#### [Assignment 1]
According to the lawn care tips, how much water does a lawn need each week?
#### [Assignment 2]
Write the next part of the lawn care tips, picking up after the advice on leaving clippings.

#### [Passage shown]
□ □ □


  2. Apply Seaweed: Bathing your lawn and gardens with a liquid seaweed is one of the best things you can do for them. Seaweed is loaded with trace elements like iron, magnesium and zinc which support plant health and root development, and help fight off fungal diseases. Whats more, seaweed is dirt cheap! Monthly applications are recommended, but even fewer sprayings will provide strong benefits. (See Sources, below)

  3. Water Deeply and Early in the Day: Lawns require about one inch of water once per week. Light, frequent sprinklings encourage shallow roots. The best time to water the lawn is early in the day. Watering late in the day may encourage fungal invasion due to insufficient evaporation.

  4. Control Weeds Naturally: Improving lawn health will greatly reduce weeds as grass can better compete against aggressive weeds. Weeds can be removed by hand, or there are quality organic products which can control crabgrass, dandelions, lambs quarters, purslane and other weeds, by way of preventing the spread of feeder roots. (See Sources, below)

  5. Thatch or Rake and Aerate: Use a thatcher or iron rake to remove thatch, which is compacted dead grass and grass clippings which interfere with water reaching the roots. Ideally, this should be done in the spring or early summer. Aeration, which removes plugs of dirt, helps increase water retention and supports air circulation to grass roots. Once a year aeration in the spring or very early summer or the fall is sufficient. Aerators can be rented at rental stores and some garden centers, or alternatively hand aerifiers are available. Walking in the yard while wearing golf shoes may provide some mild benefits.

  6. Mow High: This is one of the most crucial steps you can take to improve the health of your lawn, as a lawn mowed high supports grass health, through shading the roots and preventing the drying out of soil, and leads to lengthening of grass roots, strengthening the lawn. Perhaps most importantly, longer grass blades discourage invasion by weeds and insects. Set mower cutting height at 2.5 to 3 inches. Also, keep mower blade sharp and avoid mowing wet grass. Leave clippings on lawn, unless they are very long, to reduce fertilizer needs.

□ □ □

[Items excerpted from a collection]
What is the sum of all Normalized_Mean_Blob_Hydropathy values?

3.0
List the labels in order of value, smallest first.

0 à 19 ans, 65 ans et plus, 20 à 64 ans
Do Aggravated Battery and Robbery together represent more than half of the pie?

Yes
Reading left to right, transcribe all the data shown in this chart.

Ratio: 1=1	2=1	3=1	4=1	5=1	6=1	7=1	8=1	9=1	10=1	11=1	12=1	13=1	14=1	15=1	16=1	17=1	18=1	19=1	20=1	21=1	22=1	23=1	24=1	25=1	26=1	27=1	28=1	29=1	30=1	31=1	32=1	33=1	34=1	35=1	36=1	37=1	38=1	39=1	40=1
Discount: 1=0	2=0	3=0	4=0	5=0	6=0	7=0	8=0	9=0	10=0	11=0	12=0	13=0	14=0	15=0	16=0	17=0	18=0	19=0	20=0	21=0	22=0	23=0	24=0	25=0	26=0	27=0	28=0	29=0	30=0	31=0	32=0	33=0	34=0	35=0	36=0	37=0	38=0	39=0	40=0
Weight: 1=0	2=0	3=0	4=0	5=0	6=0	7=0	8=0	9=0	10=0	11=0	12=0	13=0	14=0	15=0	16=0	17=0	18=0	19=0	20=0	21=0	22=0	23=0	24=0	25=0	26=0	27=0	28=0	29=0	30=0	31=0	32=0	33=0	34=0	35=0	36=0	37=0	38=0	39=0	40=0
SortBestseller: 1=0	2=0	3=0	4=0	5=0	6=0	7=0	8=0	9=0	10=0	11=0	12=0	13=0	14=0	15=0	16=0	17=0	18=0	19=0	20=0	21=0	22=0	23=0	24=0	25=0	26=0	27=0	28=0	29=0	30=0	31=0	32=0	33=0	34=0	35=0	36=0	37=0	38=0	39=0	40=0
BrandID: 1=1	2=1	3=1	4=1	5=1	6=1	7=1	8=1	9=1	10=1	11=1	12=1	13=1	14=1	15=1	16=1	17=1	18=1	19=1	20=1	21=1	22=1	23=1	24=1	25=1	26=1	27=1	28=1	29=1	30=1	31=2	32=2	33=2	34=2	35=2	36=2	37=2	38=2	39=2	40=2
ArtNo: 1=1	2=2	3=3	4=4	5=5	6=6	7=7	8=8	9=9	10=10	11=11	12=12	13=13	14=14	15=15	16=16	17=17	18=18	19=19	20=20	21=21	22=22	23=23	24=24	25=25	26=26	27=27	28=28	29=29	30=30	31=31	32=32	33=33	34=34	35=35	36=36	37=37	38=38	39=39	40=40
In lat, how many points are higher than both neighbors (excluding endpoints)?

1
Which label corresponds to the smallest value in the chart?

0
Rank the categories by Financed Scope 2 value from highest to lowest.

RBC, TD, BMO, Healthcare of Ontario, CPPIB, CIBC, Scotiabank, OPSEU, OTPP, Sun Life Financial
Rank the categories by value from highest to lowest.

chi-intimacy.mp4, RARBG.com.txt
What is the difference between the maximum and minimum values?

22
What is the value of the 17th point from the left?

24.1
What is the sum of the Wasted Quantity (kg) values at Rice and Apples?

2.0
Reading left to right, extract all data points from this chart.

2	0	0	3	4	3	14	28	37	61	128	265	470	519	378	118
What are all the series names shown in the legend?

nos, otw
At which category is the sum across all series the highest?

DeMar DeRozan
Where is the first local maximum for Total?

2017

□ □ □

#### [Result 1]
About one inch of water, given once per week.

#### [Result 2]
  7. Control Bugs Naturally: There are many safe ways to control lawn and garden pests. Simply mixing dishwasher soap (try Seventh Generation or other "natural" brands) with water and spraying on plants will take care of many bugs. Grubs, fungus larvae, weevils and borers and other pests can be eliminated with nematodes, a natural, biological control (See sources, below). Put in a birdfeeder and birdbath as birds also eat up bugs. Vinegar (3 tbsp. per gallon of water) can help control fungus.

  8. Overseed: Sprinkle grass seed throughout your lawn in the spring and fall. This will help fill in bare spots and help choke out weeds. If filling in bare areas, first loosen soil and spread peat moss, compost or top soil. Walk over lawn to help push seeds into soil, then water.

  9. Check Soil pH and Add Lime (if needed): Soil pH may be contributing to weed problems or poor grass health. Checking soil pH (once every four years)--inexpensive testing by the county extension office is available--may be worthwhile. Many Ohio soils (about 70%) could benefit by adding lime to counter excess acidity. (Note: Elsewhere, if soil is too alkaline, sulphur is usually recommended). Your county extension service wll usually make suggestions based on testing. Having at least 10 earthworms per square foot of soil is an indicator of soil health.

  10. Topdress: Adding compost to your lawn will greatly supports its health. If you dont have your own compost, buy cow, sheep or chicken manure and spread at a rate of about 100 pounds per 1,000 square feet. Should be done once or twice a year, June through August.

Product Sources

  • Erth-Rite fertilizer and Maxicrop liquid seaweed are available at many natural foods stores.